→ **Directions**:
State how many lines of the data contain the word "guide", and write nothing besides the number.

[Saved entries]
******************************

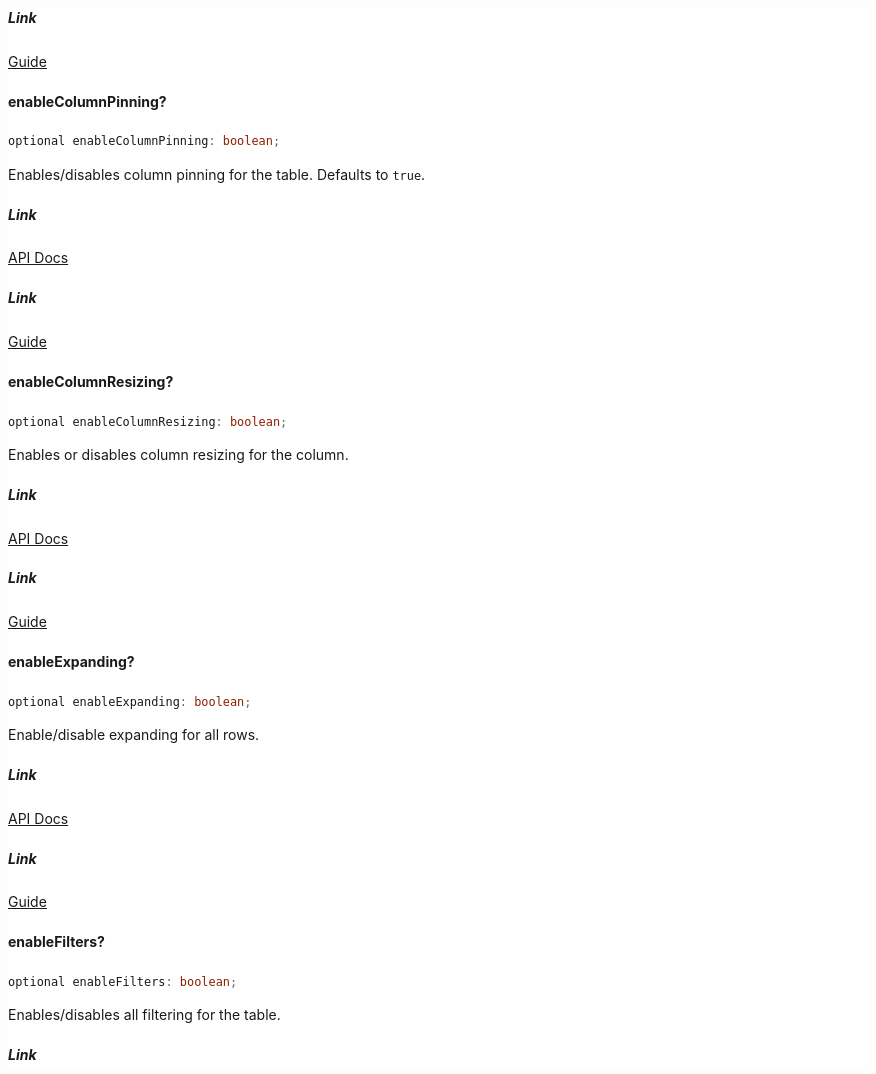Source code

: ##### Link

[Guide](https://tanstack.com/table/v8/docs/guide/column-filtering)

#### enableColumnPinning?

```ts
optional enableColumnPinning: boolean;
```

Enables/disables column pinning for the table. Defaults to `true`.

##### Link

[API Docs](https://tanstack.com/table/v8/docs/api/features/column-pinning#enablecolumnpinning)

##### Link

[Guide](https://tanstack.com/table/v8/docs/guide/column-pinning)

#### enableColumnResizing?

```ts
optional enableColumnResizing: boolean;
```

Enables or disables column resizing for the column.

##### Link

[API Docs](https://tanstack.com/table/v8/docs/api/features/column-sizing#enablecolumnresizing)

##### Link

[Guide](https://tanstack.com/table/v8/docs/guide/column-sizing)

#### enableExpanding?

```ts
optional enableExpanding: boolean;
```

Enable/disable expanding for all rows.

##### Link

[API Docs](https://tanstack.com/table/v8/docs/api/features/expanding#enableexpanding)

##### Link

[Guide](https://tanstack.com/table/v8/docs/guide/expanding)

#### enableFilters?

```ts
optional enableFilters: boolean;
```

Enables/disables all filtering for the table.

##### Link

******************************

→ **Solution**:
4